● **APPLY WHAT YOU READ**
1 > In the Patterson's Ranch House excerpt, about how many people could the dance hall probably hold?
2 > Transcribe the Patterson's Ranch House excerpt, beginning at the words "Well everything will" and stopping after "to four hundred.".
3 > Pick up the Patterson's Ranch House excerpt after its last sentence and keep writing.

● **SUPPLIED TEXT**
Well I hung around the doorway
In the freezing air
And music was the reason
We were really there
We were shaking all over
to the sound
of the new Guess Who
I saw a rocking Burton Cummings
And a young Neil Young
And no one had a clue
What they would soon become
They were just
Diggin’ the music
Down at Patterson’s Ranch House
Tonight . . .
Well everything will be just fine
If we can make it to the dance on time
Peeking through the cracks for a sign
Of our favorite local rocking band
And I’m stealing every lick I can
I’m gonna be a guitar man
Playing in a rocking band
Down at Patterson’s Ranch House
Tonight . . .
—BABA FARID, “PATTERSON’S RANCH HOUSE TONIGHT”
It would be cold as hell when we went in there to set up in the afternoon. The dance hall was upstairs, with a large wooden floor and a stage at one end. At first, there was no one there when we played and we just played to practice, but we advertised a little with notes on the bulletin boards at other clubs and had some word of mouth. I think the most people that ever attended had to be around thirty or forty. We thought that was great! The place probably held about three hundred to four hundred.
After we finished playing, it was very intimidating going downstairs into the restaurant area to ask the boss for our share of the gate. The building was all old wood with sawdust on the floor, a very old and well-worn country-and-western bar/restaurant. Sometimes it was a long wait, sitting in a booth, waiting for him to come out. We never knew if he was giving us the right amount and there was no way to check. It was a very little amount of money, but he always gave us something. I mean, he could have given us anything he wanted and what could we have said? We were scared shitless of this guy; we were so green. I think he was a pretty cool guy to give us a shot at all. I guess he had a soft spot for kids like us. Music people and club people almost always take care of their own.

Entries taken from a collection:
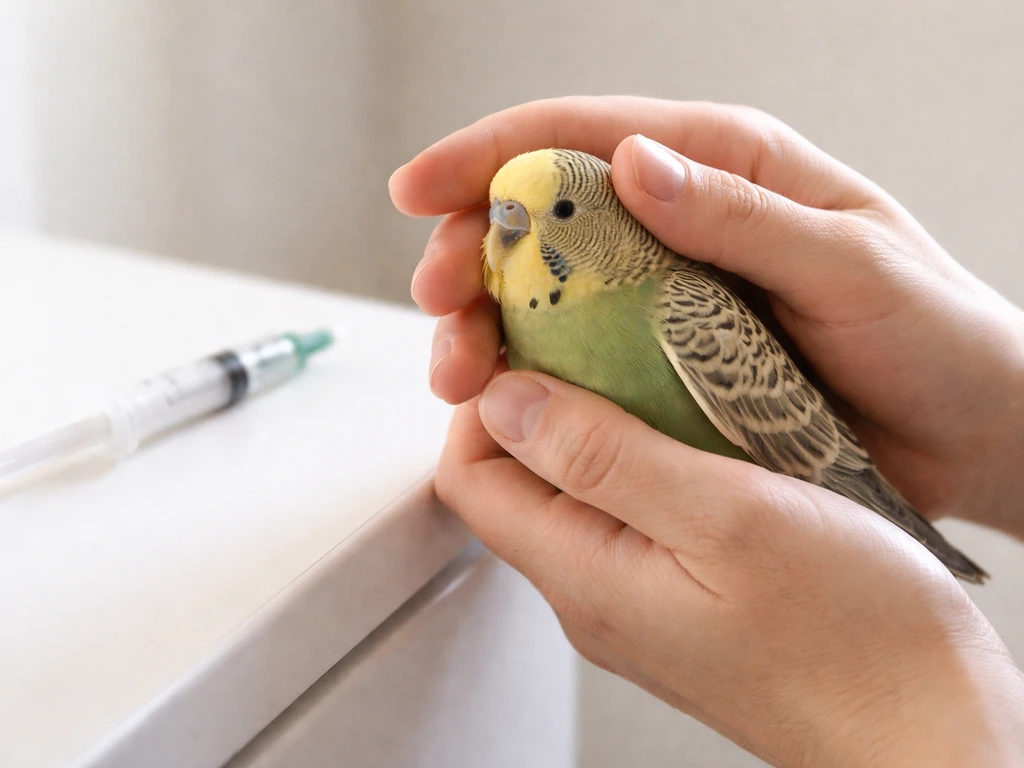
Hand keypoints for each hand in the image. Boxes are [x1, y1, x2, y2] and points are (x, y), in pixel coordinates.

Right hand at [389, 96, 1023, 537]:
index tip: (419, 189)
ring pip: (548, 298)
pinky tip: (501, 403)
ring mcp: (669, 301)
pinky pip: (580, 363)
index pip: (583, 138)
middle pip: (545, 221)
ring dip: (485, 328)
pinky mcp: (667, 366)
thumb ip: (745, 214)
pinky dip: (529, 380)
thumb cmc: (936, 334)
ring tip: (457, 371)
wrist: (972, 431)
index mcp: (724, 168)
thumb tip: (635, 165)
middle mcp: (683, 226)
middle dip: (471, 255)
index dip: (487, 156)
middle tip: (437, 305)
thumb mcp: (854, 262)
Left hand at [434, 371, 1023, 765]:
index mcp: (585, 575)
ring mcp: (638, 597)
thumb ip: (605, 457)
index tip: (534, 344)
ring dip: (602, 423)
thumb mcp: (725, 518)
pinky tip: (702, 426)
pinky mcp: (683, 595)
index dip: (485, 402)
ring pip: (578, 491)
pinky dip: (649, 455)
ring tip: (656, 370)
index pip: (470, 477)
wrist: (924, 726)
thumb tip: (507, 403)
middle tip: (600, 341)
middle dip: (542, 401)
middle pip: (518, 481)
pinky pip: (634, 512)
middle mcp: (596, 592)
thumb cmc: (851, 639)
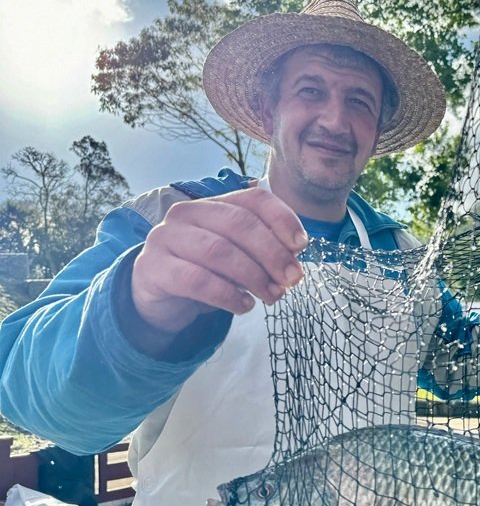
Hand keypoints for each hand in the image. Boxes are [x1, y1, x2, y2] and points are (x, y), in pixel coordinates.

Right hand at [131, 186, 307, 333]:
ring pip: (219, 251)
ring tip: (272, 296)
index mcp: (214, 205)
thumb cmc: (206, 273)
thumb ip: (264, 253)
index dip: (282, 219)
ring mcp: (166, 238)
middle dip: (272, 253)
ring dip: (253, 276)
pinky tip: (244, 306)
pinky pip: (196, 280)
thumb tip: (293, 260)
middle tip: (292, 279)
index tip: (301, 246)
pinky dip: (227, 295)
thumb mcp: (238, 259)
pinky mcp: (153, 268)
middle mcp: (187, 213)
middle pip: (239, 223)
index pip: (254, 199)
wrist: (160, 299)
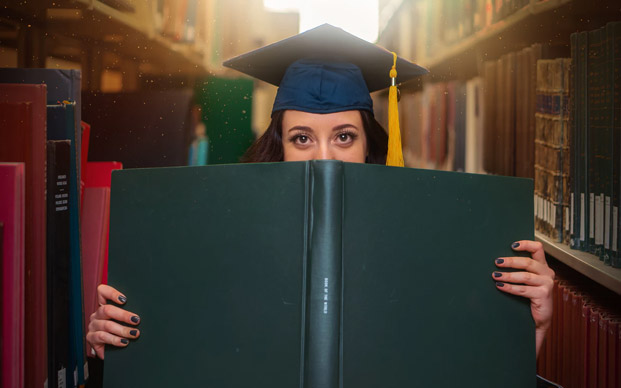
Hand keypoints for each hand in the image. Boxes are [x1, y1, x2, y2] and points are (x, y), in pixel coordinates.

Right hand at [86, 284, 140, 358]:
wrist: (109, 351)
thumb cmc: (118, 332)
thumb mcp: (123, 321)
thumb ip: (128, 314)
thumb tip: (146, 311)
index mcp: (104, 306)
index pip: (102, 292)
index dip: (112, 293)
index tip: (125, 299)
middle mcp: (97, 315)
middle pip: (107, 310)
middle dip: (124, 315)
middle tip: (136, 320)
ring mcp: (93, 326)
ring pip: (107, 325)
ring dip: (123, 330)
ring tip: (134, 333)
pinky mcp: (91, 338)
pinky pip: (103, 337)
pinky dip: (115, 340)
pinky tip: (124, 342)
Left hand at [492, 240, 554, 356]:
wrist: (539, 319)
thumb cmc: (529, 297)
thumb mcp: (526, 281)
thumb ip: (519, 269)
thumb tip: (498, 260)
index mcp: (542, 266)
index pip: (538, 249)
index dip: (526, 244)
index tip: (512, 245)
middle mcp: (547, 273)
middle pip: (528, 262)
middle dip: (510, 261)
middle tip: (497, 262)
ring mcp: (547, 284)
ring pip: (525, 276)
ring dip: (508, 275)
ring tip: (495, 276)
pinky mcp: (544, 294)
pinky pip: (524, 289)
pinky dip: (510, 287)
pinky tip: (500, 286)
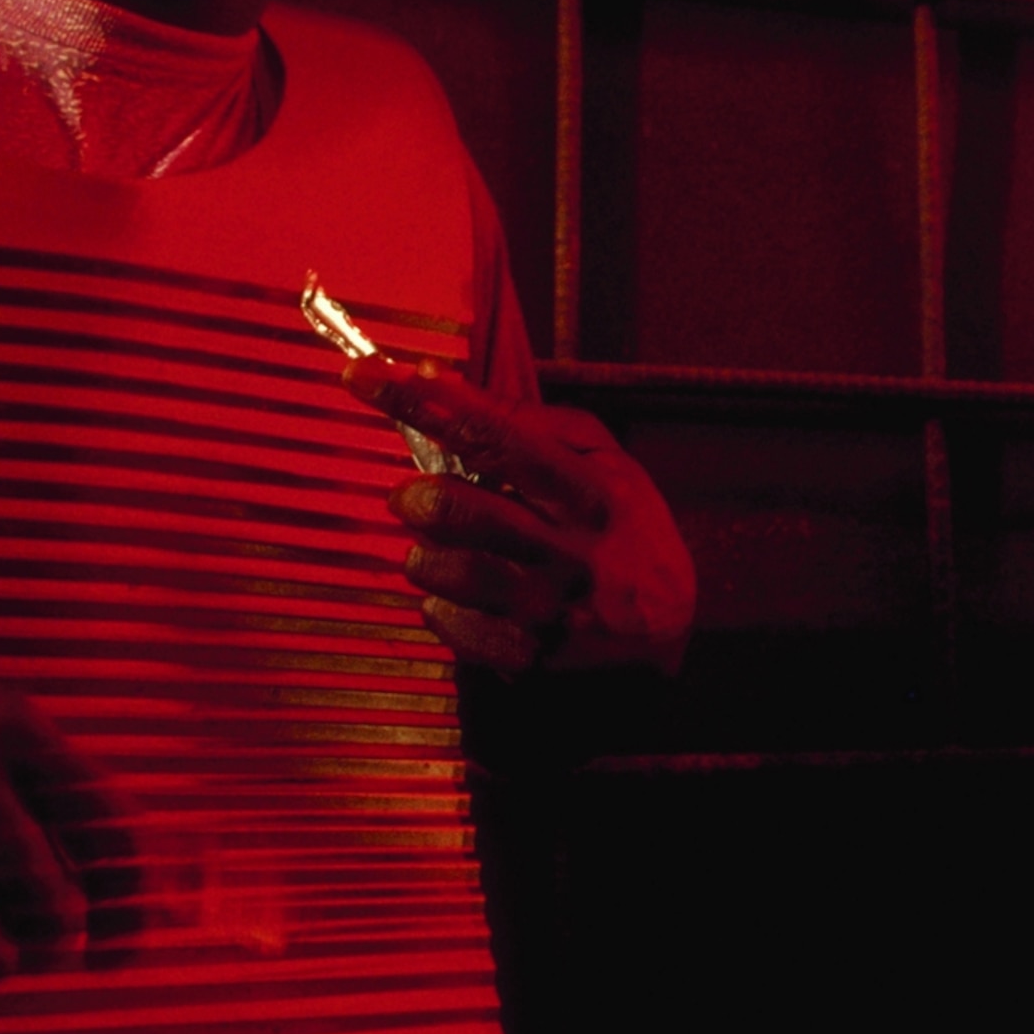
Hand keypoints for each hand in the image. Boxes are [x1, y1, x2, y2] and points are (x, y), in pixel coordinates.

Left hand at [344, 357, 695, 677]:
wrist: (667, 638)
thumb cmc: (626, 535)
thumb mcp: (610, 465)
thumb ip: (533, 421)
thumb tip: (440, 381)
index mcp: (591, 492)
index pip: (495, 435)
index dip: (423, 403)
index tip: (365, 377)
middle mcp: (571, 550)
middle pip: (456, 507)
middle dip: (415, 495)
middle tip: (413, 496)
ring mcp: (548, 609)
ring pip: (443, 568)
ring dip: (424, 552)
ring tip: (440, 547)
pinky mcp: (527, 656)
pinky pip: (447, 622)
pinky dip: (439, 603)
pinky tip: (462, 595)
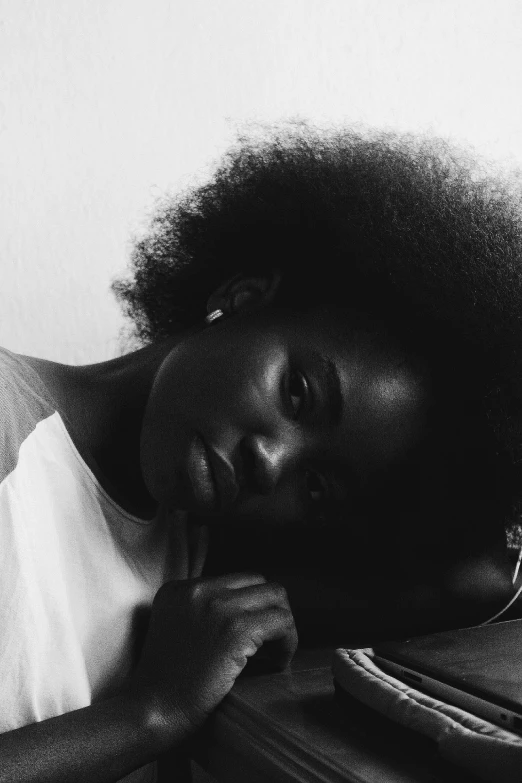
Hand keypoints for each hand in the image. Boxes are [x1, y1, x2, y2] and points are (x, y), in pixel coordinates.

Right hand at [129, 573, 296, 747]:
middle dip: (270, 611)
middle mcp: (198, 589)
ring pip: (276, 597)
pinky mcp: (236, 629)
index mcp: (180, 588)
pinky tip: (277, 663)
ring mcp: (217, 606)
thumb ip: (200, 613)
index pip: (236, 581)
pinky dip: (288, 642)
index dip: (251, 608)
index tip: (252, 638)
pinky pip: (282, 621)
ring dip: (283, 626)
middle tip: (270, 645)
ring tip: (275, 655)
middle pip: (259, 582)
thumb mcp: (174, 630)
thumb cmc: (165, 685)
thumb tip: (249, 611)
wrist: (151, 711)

● **ANSWERS TO THE EXERCISES**
1 > About three hundred to four hundred.

2 >
Well everything will be just fine
If we can make it to the dance on time
Peeking through the cracks for a sign
Of our favorite local rocking band
And I’m stealing every lick I can
I’m gonna be a guitar man
Playing in a rocking band
Down at Patterson’s Ranch House
Tonight . . .
—BABA FARID, “PATTERSON’S RANCH HOUSE TONIGHT”
It would be cold as hell when we went in there to set up in the afternoon. The dance hall was upstairs, with a large wooden floor and a stage at one end. At first, there was no one there when we played and we just played to practice, but we advertised a little with notes on the bulletin boards at other clubs and had some word of mouth. I think the most people that ever attended had to be around thirty or forty. We thought that was great! The place probably held about three hundred to four hundred.

3 >
• • •
SUMMER CAME and the Squires were growing in popularity. We had a DJ from the local Winnipeg station CKRC accompanying us to some of the gigs, and our name was always on the radio. Crowds were getting bigger at the community clubs. CKRC had a recording studio and an engineer, Harry Taylor, who liked recording all of the local groups that were good. He was into it just like we were, trying to catch a break by recording a hit in the little studio. The studio had a couple of mono tape machines, so sound on sound recording was possible. Bob Bradburn, our DJ, set it up for us to go to the studio and audition for Harry, to see if he thought that he could record us. It was a huge deal. We prepared for the audition with extra practices and were really well-rehearsed.
One day, we loaded all of our equipment into the Ensign and headed downtown to the CKRC studios. When we got there, we played all of our originals. Harry Taylor listened to us, and he picked a couple of them, and said, “Let’s do those two.” One was called “The Sultan” and the other one was “Image in Blue.” They were based on the Shadows’ sound and we had them down. We made another date to come back, and prepared to record those two songs. A week later, we returned and ran through them again and again. Harry experimented moving the microphones around, trying different echo, even trying different microphones. He was quite into it. Harry, with his Buddy Holly horn-rimmed glasses and white shirt, was a very serious engineer.
CKRC studio was located on the second floor of an old multistory brick building on Carlton Street, in the heart of downtown. In fact, it was the old Winnipeg Free Press Building, where my father had gotten his first job as a journalist. I didn’t know that at the time, but there I was, at 300 Carlton Street, following my dream, just a few feet from where my dad started to follow his when he was about the same age. I wish I could have called him and told him about it when I discovered it years after that session. I think it would have made an impression on him somehow, made him understand how similar we were.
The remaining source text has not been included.